Com’è noto, l’olografia è una tecnica ottica sviluppatasi negli anni Sessanta con l’avvento del laser, che consente di ottenere immagini tridimensionali. Guardando l’ologramma di un oggetto da angolature diverse è perciò possibile osservare lo stesso oggetto da prospettive differenti e cogliere particolari nascosti che una semplice fotografia non è in grado di mostrare. Per realizzare un ologramma è necessario utilizzare la luce coerente di un laser e lastre fotografiche ad altissima risoluzione.



Il procedimento di registrazione di un ologramma, nella sua forma più semplice – quella proposta dallo stesso Gabor, l’ideatore dell’olografia – consiste nell’inviare sulla lastra fotografica due differenti contributi luminosi: la luce diffusa dall’oggetto di interesse, opportunamente illuminato con un fascio laser, e un secondo fascio luminoso (chiamato fascio di riferimento) proveniente dalla stessa sorgente laser. Il risultato della sovrapposizione di queste due onde luminose è una fitta e intricata figura d’interferenza che, una volta ri-illuminata con il fascio di riferimento (dopo avere sviluppato la lastra fotografica) permette di ricostruire per diffrazione lo stesso fronte d’onda generato dall’oggetto durante la fase di registrazione. L’ologramma perciò restituisce una visione dell’oggetto come se questo fosse ancora presente sulla scena e diffondesse la luce del laser attraverso la lastra fotografica.



Modificando opportunamente il procedimento di registrazione (che comunque deve sempre essere effettuato con luce laser) è possibile ottenere ologrammi che possono essere osservati direttamente in luce bianca. È il caso, ad esempio degli ologrammi incisi sulle carte di credito. Le immagini restituite da questi ologrammi sono a colori e molto appariscenti ma, se osservate con attenzione, mostrano i propri limiti: infatti i colori non sono quelli reali dell’oggetto riprodotto e cambiano a seconda dell’angolo con cui l’ologramma viene osservato.

Per superare questi limiti, recentemente un gruppo di ricercatori giapponesi ha messo a punto una nuova tecnica olografica che sfrutta il fenomeno dei “plasmoni superficiali”. Col termine plasmoni superficiali sono normalmente indicate delle “quasi-particelle” risultanti dalla quantizzazione delle oscillazioni collettive degli elettroni liberi (plasma) che propagano come onde superficiali in film metallici (tipicamente di oro e argento) molto sottili. Opportunamente eccitati (ad esempio per mezzo della radiazione luminosa), i plasmoni superficiali generano campi elettromagnetici che danno luogo a onde evanescenti fortemente confinate in prossimità della superficie metallica.

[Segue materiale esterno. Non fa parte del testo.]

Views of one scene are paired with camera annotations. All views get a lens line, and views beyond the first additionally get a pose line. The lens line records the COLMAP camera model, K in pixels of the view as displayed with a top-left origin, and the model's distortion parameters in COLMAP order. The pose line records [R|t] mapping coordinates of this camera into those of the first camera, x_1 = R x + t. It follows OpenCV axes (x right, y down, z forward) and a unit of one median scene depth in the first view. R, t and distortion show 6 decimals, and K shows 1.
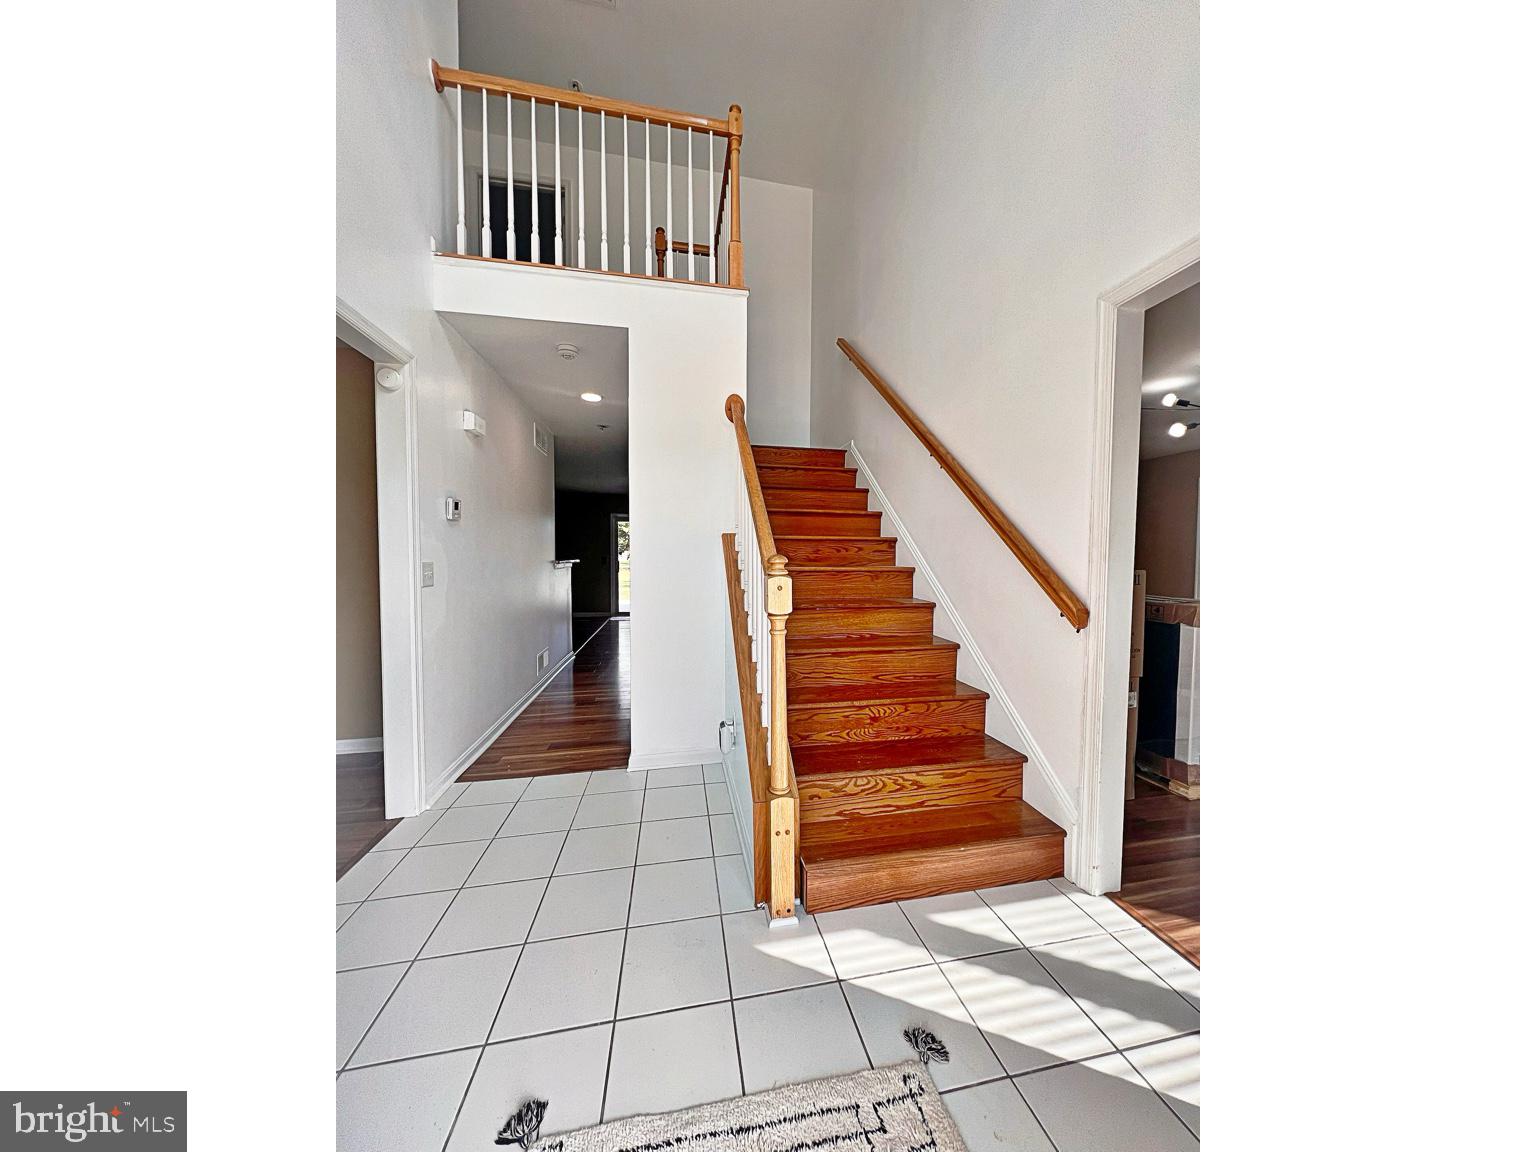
lens RADIAL K [[460.0, 0, 770.9], [0, 460.0, 573.7], [0, 0, 1]] dist [-0.005048, -0.000009]
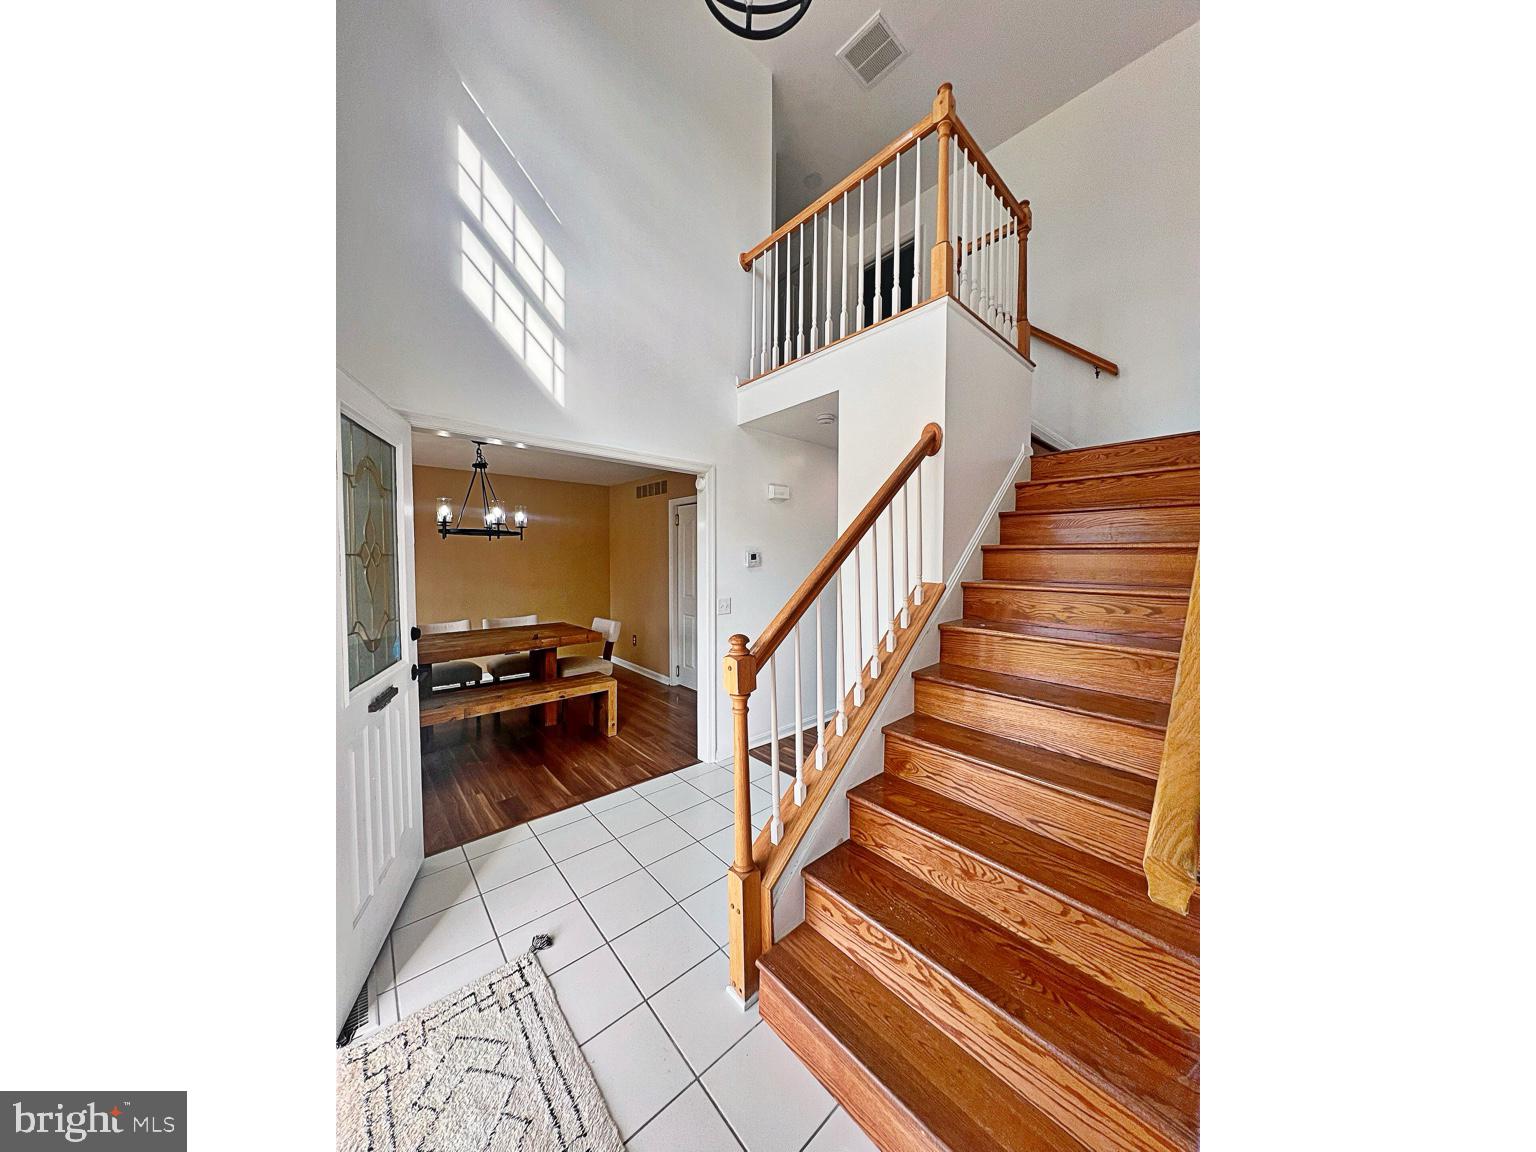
lens RADIAL K [[460.0, 0, 765.1], [0, 460.0, 574.3], [0, 0, 1]] dist [-0.005048, -0.000009]
pose [[0.509562, 0.027409, -0.859997, 0.576908], [-0.032460, 0.999393, 0.012619, -0.119277], [0.859822, 0.021486, 0.510142, 0.330936]]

L’idea dei ricercatori giapponesi è stata quella di riuscire a eccitare onde evanescenti di diverso colore sfruttando la dipendenza della frequenza di eccitazione dei plasmoni dall’angolo di incidenza della luce. Per questo motivo gli ologrammi, dopo essere  stati registrati su fotoresist con radiazioni laser dei tre colori fondamentali (rosso, blu e verde),  vengono ricoperti con un sottilissimo (appena 55 nanometri di spessore) strato di argento. Poiché il fotoresist è un materiale che registra la complessa figura d’interferenza che ricopre l’ologramma sottoforma di sottili solchi superficiali, anche la pellicola d’argento che lo riveste viene deformata e modulata in modo da riprodurre lo stesso interferogramma.

Quando, in fase di ricostruzione, l’ologramma viene illuminato con tre fasci di luce bianca correttamente orientati, vengono eccitati i plasmoni superficiali risonanti con le frequenze dei tre colori fondamentali. A causa della modulazione superficiale della pellicola d’argento, le onde evanescenti associate ai plasmoni diventano radiative (vengono cioè diffratte dal reticolo inciso sul fotoresist) e ricostruiscono il fronte d’onda originalmente diffuso dall’oggetto. È in questo modo possibile osservare l’immagine tridimensionale dell’oggetto originale nei suoi colori veri, indipendentemente dall’angolo di osservazione.

Questa nuova tecnologia sembra molto promettente e, a detta dei ricercatori che l’hanno messa a punto, potrebbe essere tradotta in tempi molto brevi in applicazioni tecnologiche di uso comune come, ad esempio, monitor in 3D che non richiedano l’utilizzo di occhiali polarizzanti.